You could say the stakes in today's argument over austerity are even higher than they were in the early 1980s. Not only is borrowing higher, but the hole in the economy is also worse than it was then.
The recession of Thatcher's first term was the worst since World War II, but national output still managed to grow by 5% in the five years after 1979. In the five years since 2007, Britain's national income hasn't grown at all - in fact our economy is 2% smaller than it was at the start of the downturn. And growth in the ten years after 2007 is now forecast to be just 0. 8% a year - one-third of the average growth rate under Thatcher.
But, bad though it is, I don't think the average person would say that Britain's economic situation was as desperate today as it was in the late 1970s.
There are lots of reasons why that might be the case - not least, the fact that our living standards are higher now than they were then. We are a much richer nation. But the lower level of inflation and unemployment surely also makes a big difference.
Even though inflation has been well above target for several years, it has never got close to the 22% it reached in 1980. And even though joblessness has risen to 2.5 million since 2007, it is not as high as it was in the 1980s - despite a deeper recession.
As a share of the labour force, unemployment peaked at 12% in 1984, and was hovering around 10% for more than half of Thatcher's time in office. It has risen about 2 percentage points since 2007, but it has not gone much above 8%.
Can Margaret Thatcher take any credit for the resilience of employment since 2008? Well, many economists would say the supply side reforms she introduced (including toughening up the welfare system and reining in the unions) helped make the labour market more flexible - so when recession struck in 2007, wages took the strain rather than jobs.

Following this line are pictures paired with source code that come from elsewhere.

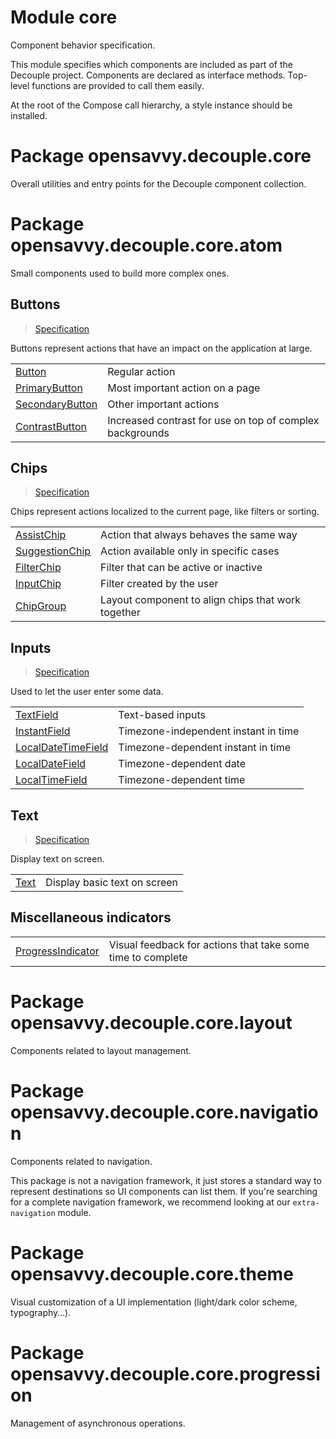 # Module core

Component behavior specification.

This module specifies which components are included as part of the Decouple project.
Components are declared as interface methods. Top-level functions are provided to call them easily.

At the root of the Compose call hierarchy, a style instance should be installed.

# Package opensavvy.decouple.core

Overall utilities and entry points for the Decouple component collection.

# Package opensavvy.decouple.core.atom

Small components used to build more complex ones.

## Buttons

> [Specification](opensavvy.decouple.core.atom.actionable.Buttons)

Buttons represent actions that have an impact on the application at large.

|                                                                            |                                                          |
|----------------------------------------------------------------------------|----------------------------------------------------------|
| [Button](opensavvy.decouple.core.atom.actionable.Button)                   | Regular action                                           |
| [PrimaryButton](opensavvy.decouple.core.atom.actionable.PrimaryButton)     | Most important action on a page                          |
| [SecondaryButton](opensavvy.decouple.core.atom.actionable.SecondaryButton) | Other important actions                                  |
| [ContrastButton](opensavvy.decouple.core.atom.actionable.ContrastButton)   | Increased contrast for use on top of complex backgrounds |

## Chips

> [Specification](opensavvy.decouple.core.atom.actionable.Chips)

Chips represent actions localized to the current page, like filters or sorting.

|                                                                          |                                                    |
|--------------------------------------------------------------------------|----------------------------------------------------|
| [AssistChip](opensavvy.decouple.core.atom.actionable.AssistChip)         | Action that always behaves the same way            |
| [SuggestionChip](opensavvy.decouple.core.atom.actionable.SuggestionChip) | Action available only in specific cases            |
| [FilterChip](opensavvy.decouple.core.atom.actionable.FilterChip)         | Filter that can be active or inactive              |
| [InputChip](opensavvy.decouple.core.atom.actionable.InputChip)           | Filter created by the user                         |
| [ChipGroup](opensavvy.decouple.core.atom.actionable.ChipGroup)           | Layout component to align chips that work together |

## Inputs

> [Specification](opensavvy.decouple.core.atom.input.TextFields)

Used to let the user enter some data.

|                                                                             |                                      |
|-----------------------------------------------------------------------------|--------------------------------------|
| [TextField](opensavvy.decouple.core.atom.input.TextField)                   | Text-based inputs                    |
| [InstantField](opensavvy.decouple.core.atom.input.InstantField)             | Timezone-independent instant in time |
| [LocalDateTimeField](opensavvy.decouple.core.atom.input.LocalDateTimeField) | Timezone-dependent instant in time   |
| [LocalDateField](opensavvy.decouple.core.atom.input.LocalDateField)         | Timezone-dependent date              |
| [LocalTimeField](opensavvy.decouple.core.atom.input.LocalTimeField)         | Timezone-dependent time              |

## Text

> [Specification](opensavvy.decouple.core.atom.text.Texts)

Display text on screen.

|                                                |                              |
|------------------------------------------------|------------------------------|
| [Text](opensavvy.decouple.core.atom.text.Text) | Display basic text on screen |

## Miscellaneous indicators

|                                                                     |                                                             |
|---------------------------------------------------------------------|-------------------------------------------------------------|
| [ProgressIndicator](opensavvy.decouple.core.atom.ProgressIndicator) | Visual feedback for actions that take some time to complete |

# Package opensavvy.decouple.core.layout

Components related to layout management.

# Package opensavvy.decouple.core.navigation

Components related to navigation.

This package is not a navigation framework, it just stores a standard way to represent destinations so UI components can list them.
If you're searching for a complete navigation framework, we recommend looking at our `extra-navigation` module.

# Package opensavvy.decouple.core.theme

Visual customization of a UI implementation (light/dark color scheme, typography…).

# Package opensavvy.decouple.core.progression

Management of asynchronous operations.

Though monetarism was a flop, her fans would also say she paved the way for a less political approach to monetary policy, including an independent Bank of England.
Needless to say, her critics would give her a lot less credit. But the human cost of bringing down inflation in the 1980s surely did leave its mark on policymakers - even those who were very young at the time. That is one part of Thatcher's legacy where policymakers across the political spectrum can unite in saying "never again".